Tamoxifen-induced overexpression of β-catenin in E14.5 embryos results in renal dysplasia. (A, D) H&E stained sections from resected E16.5 kidneys from WT and CreER^T;β-cat^Δ3/+ mice. CreER^T;β-cat^Δ3/+ mice demonstrate slightly smaller kidneys with an otherwise normal kidney morphology. In contrast to WT kidneys, CreER^T;β-cat^Δ3/+ kidneys demonstrate an absence of a nephrogenic zone (black asterisk), a paucity of nephrogenic intermediate structures, and a deficiency developing and maturing glomeruli (D). Deep cortical glomeruli are observed in both WT and CreER^T;β-cat^Δ3/+ mutant mice (black arrows). (E, F) CITED1-CYTOKERATIN dual immunofluorescence demonstrates ectopic CITED1 expression in the mesenchyme and tubule structures in E16.5 CreER^T;β-cat^Δ3/+ mice (white arrows). In contrast, CYTOKERATIN was not observed in cortical tubules or medullary tubules in kidneys from CreER^T;β-cat^Δ3/+ mice (white arrowhead). (G, H) PAX2 and NCAM co-immunofluorescence. PAX2 is expressed in renal tubules (T), and condensing mesenchyme (CM) around the tips of the UB in WT (white arrow, CM). Similar to WT mice, PAX2 is expressed in renal tubules, but is virtually absent in the cortical mesenchyme in CreER^T;β-cat^Δ3/+ mice (white asterisk). A similar pattern of NCAM expression was observed in WT and CreER^T;β-cat^Δ3/+. (I, J) In situ hybridization for Tgfβ2 demonstrates an increase in mRNA expression in tubules localized in the cortex and medullary regions in CreER^T;β-cat^Δ3/+ kidneys when compared with WT (black arrows and highlighted in inset boxes). (K, L) Immunohistochemistry demonstrates increased Tgfβ2 protein expression in glomeruli and tubules in CreER^T;β-cat^Δ3/+mice. Tgfβ2 protein expression was also observed in the condensing mesenchyme surrounding the UB (highlighted in inset boxes). (M, N) In situ hybridization for Dkk1 demonstrates an obvious increase in mRNA expression in cortex and medullary tubules (black arrow) in CreER^T;β-cat^Δ3/+ kidneys when compared with WT (black asterisk).

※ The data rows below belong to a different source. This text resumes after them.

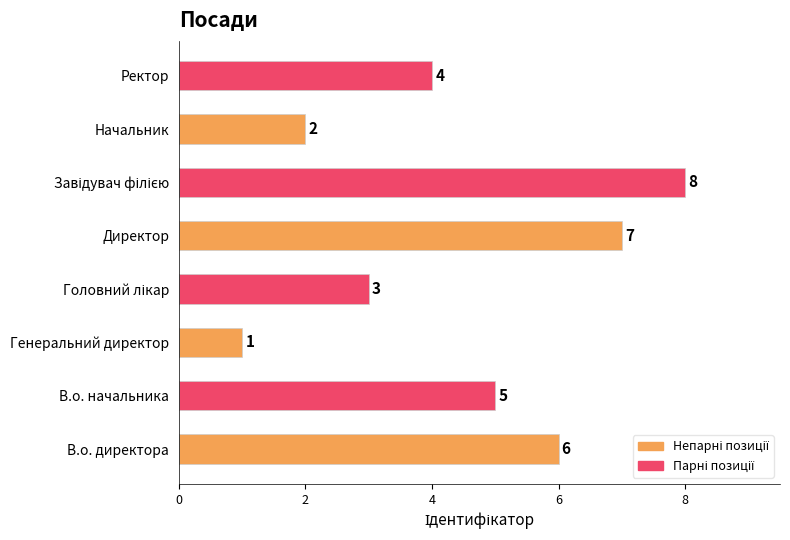

Count the values in the range 3 to 7.

5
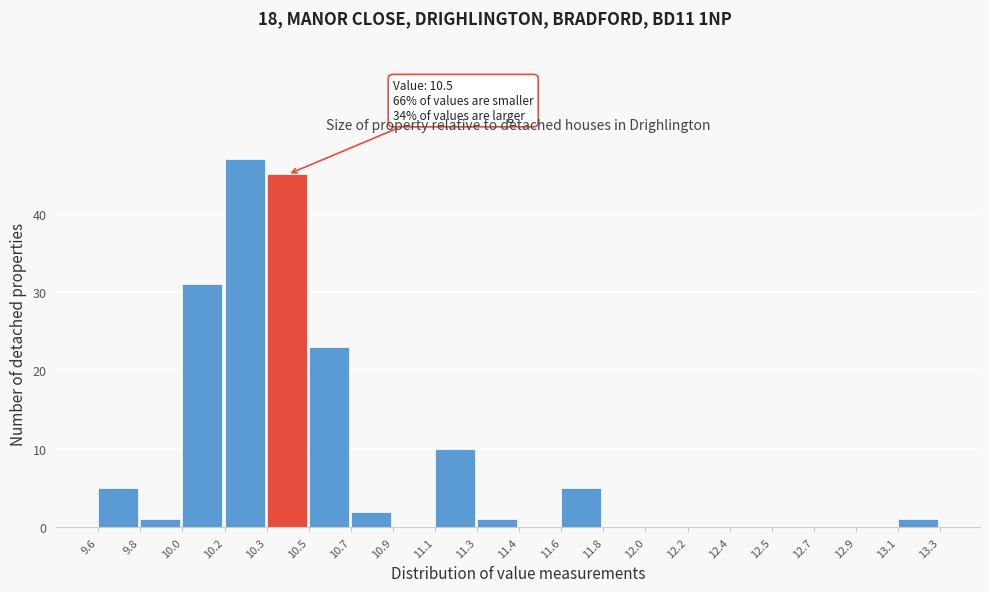

Reading left to right, what are all the values shown in this chart?

9.6=5	9.8=1	10.0=31	10.2=47	10.3=45	10.5=23	10.7=2	10.9=0	11.1=10	11.3=1	11.4=0	11.6=5	11.8=0	12.0=0	12.2=0	12.4=0	12.5=0	12.7=0	12.9=0	13.1=1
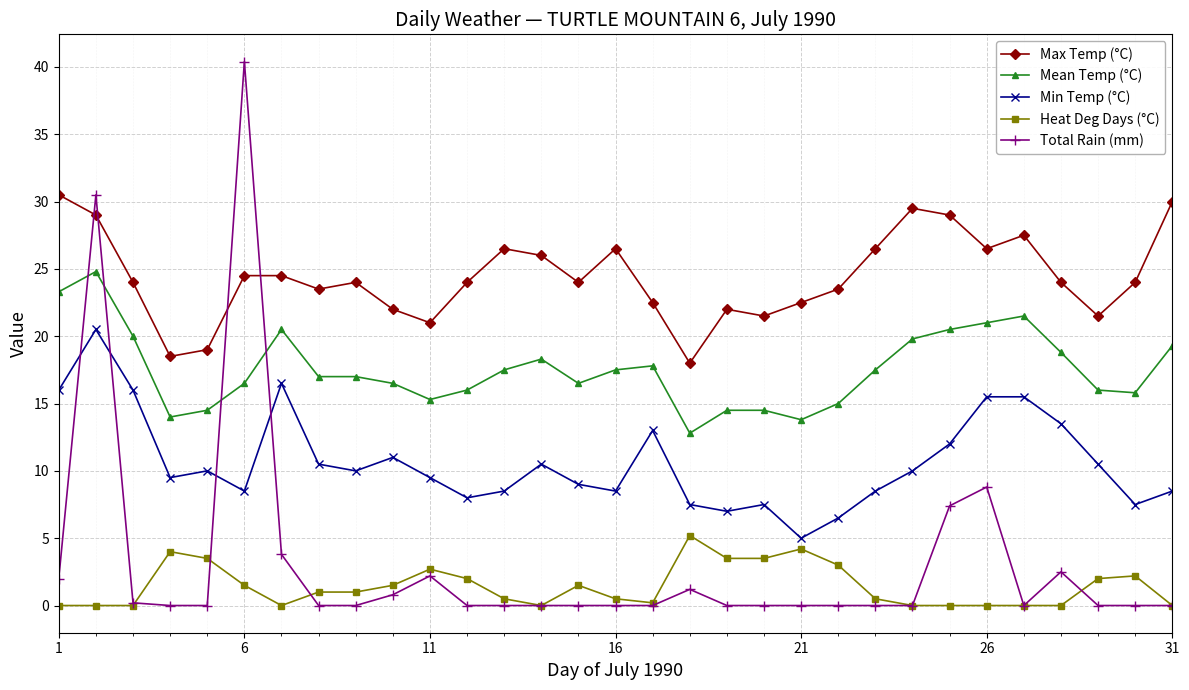

How many categories are shown in the chart?

31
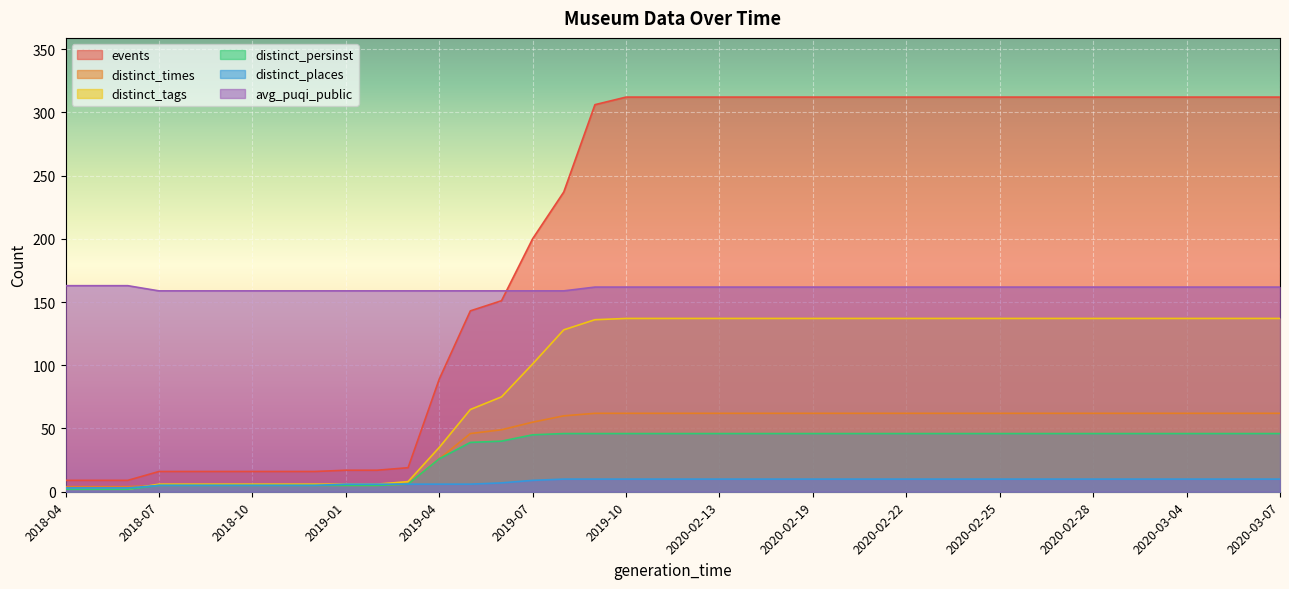

True or false: distinct_persinst and distinct_times cross at least once.

False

DG, developing glomeruli; G, glomeruli; CM, condensing mesenchyme; T, tubules; NZ, nephrogenic zone.

Figure 8.

Effects of β-catenin overexpression during kidney embryogenesis. Overexpression of β-catenin in ureteric cells during embryogenesis increases Tgfβ2 and Dkk1. Tgfβ2 acts in an autocrine manner to inhibit ureteric branching. In addition, Tgfβ2 acts in a paracrine manner to induce the formation of an ectopic population of mesenchyme cells committed a nephrogenic fate. Progression of nephrogenesis within this ectopic population of cells, as well as those induced by adjacent ureteric cells, is inhibited by the simultaneous paracrine actions of DKK1. CM, condensing mesenchyme; MM, metanephric mesenchyme; RV, renal vesicle; WD, Wolffian duct; UB, ureteric bud; UBM, ureteric branching morphogenesis.